For the three months ended March 31, Prologis posted a better-than-expected 9.5% jump in revenue to $2.14 billion from the same time a year earlier, fueled by a near-record 58 million square feet of signed leases and growth in the company's data center and solar energy businesses. Global industrial market conditions were improving, positioning the company to raise its financial outlook for the rest of the year.
All that was before President Donald Trump announced sweeping tariffs on April 2 that led to swings in financial markets and ensuing policy shifts. The San Francisco-based real estate investment trust's leasing activity dropped roughly 20% in the first two weeks of April, "and we expect things may slow further," Prologis Chief Financial Officer Tim Arndt said on a call Wednesday to discuss earnings. That's preventing the firm from issuing a more optimistic growth forecast, he said.
“We are electing to maintain [last quarter's] earnings guidance, as there are no policy conclusions right now to plan differently," Arndt said.
Prologis executives warned that the instability created in the past two weeks could disrupt logistics and supply chains and will slow decision making on whether businesses rent more warehouse space.
”Let's be clear, the range of outcomes is wide," Arndt said. "We see potential for recession, inflation, or possibly both. And let's also not dismiss the potential for a quick resolution."
The results and forecast provide a window into how the tariffs could affect a broad swath of large industrial real estate developers and their tenants.
Other industrial REITs such as STAG Industrial Inc., EastGroup Properties, First Industrial Realty Trust and LXP Industrial Trust are slated to post earnings in coming weeks.
Silver lining
The tariffs announced on what the president called "Liberation Day" have amplified the uncertainty in recent months, causing ripple effects across the global industrial market. Both tenants and owners are pivoting their strategy to avoid the tariff fallout with shifting decisions on trade policy.
Prologis had previously said that in the short term, trade policies would probably not have a pronounced effect on the industrial market and could even boost activity as companies stock up on inventory and storage space.
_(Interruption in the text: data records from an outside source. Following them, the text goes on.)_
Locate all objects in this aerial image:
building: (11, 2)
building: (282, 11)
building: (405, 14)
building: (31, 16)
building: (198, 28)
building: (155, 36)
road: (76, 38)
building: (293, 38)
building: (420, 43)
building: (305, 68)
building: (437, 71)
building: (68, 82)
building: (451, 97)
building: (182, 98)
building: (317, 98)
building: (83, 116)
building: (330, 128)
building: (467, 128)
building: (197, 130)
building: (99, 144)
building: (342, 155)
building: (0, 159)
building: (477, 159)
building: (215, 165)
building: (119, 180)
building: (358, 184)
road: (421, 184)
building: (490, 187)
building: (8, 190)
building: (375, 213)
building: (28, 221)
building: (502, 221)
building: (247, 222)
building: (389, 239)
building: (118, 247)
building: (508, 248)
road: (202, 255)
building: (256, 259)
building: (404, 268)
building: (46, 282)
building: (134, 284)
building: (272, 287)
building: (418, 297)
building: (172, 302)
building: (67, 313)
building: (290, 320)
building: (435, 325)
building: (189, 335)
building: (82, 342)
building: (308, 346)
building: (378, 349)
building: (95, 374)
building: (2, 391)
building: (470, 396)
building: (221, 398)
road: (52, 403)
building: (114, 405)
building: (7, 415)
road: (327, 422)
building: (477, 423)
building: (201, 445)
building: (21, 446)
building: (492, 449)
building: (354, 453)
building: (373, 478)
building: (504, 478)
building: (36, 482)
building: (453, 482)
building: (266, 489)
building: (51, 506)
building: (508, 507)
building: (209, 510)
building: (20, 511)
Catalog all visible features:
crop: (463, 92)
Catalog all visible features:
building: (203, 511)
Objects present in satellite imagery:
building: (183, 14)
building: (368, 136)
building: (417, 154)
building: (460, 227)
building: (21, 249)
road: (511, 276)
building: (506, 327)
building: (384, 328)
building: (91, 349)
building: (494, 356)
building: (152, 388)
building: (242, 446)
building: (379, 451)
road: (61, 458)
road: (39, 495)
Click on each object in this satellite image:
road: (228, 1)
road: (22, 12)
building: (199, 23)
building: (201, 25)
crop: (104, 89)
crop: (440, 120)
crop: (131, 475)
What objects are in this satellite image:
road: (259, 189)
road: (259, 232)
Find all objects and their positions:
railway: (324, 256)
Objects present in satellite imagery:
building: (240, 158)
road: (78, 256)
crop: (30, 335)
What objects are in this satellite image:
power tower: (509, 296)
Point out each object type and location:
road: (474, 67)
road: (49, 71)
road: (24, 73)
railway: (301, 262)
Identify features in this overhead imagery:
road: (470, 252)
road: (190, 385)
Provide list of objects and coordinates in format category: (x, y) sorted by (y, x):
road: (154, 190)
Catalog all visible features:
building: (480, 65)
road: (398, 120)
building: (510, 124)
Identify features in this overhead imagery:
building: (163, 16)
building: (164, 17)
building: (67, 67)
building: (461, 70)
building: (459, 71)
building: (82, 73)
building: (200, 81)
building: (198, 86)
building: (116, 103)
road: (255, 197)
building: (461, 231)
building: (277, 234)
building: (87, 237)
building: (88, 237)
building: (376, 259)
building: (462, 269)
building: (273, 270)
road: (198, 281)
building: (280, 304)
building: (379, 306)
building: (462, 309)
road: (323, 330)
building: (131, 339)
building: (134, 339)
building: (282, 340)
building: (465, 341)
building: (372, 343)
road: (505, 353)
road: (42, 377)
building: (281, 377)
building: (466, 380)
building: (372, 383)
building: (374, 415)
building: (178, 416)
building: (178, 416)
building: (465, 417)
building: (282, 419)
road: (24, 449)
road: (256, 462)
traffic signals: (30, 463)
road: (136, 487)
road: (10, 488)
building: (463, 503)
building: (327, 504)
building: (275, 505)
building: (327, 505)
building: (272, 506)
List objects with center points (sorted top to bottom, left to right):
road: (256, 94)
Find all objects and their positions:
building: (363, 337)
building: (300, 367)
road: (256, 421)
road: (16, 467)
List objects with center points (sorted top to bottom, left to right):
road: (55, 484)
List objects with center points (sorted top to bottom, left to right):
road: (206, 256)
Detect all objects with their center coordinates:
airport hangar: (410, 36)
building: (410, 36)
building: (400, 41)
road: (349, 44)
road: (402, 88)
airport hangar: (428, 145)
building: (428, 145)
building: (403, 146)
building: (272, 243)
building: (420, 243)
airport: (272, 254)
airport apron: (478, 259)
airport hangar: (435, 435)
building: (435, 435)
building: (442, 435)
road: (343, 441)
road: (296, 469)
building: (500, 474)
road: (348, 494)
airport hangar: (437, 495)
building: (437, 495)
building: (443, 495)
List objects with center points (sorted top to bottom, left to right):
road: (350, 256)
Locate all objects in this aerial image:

However, the scope of Trump's April 2 announcement "clearly went beyond our early predictions, making the environment less certain," Arndt said.
Even with the president's subsequent plans to pause some tariffs and escalate others, "customers simply lack a steady backdrop upon which to plan their businesses," he added.
Despite the slowdown, the company's signing of about 80 leases totaling more than 6 million square feet during the first two weeks of April, with more than a dozen more deals still in active discussion, reflects "a market that's still active," he said.
Prologis executives said many of the more than 300 customers representing 20% of the company's rent revenue are accelerating or rerouting shipments where possible.
Those moves have created "urgent demand" for flexible overflow space typically provided by third-party logistics companies, presenting potential opportunities for Prologis, Arndt said, adding that "a disconnected world will require more warehouse space, not less."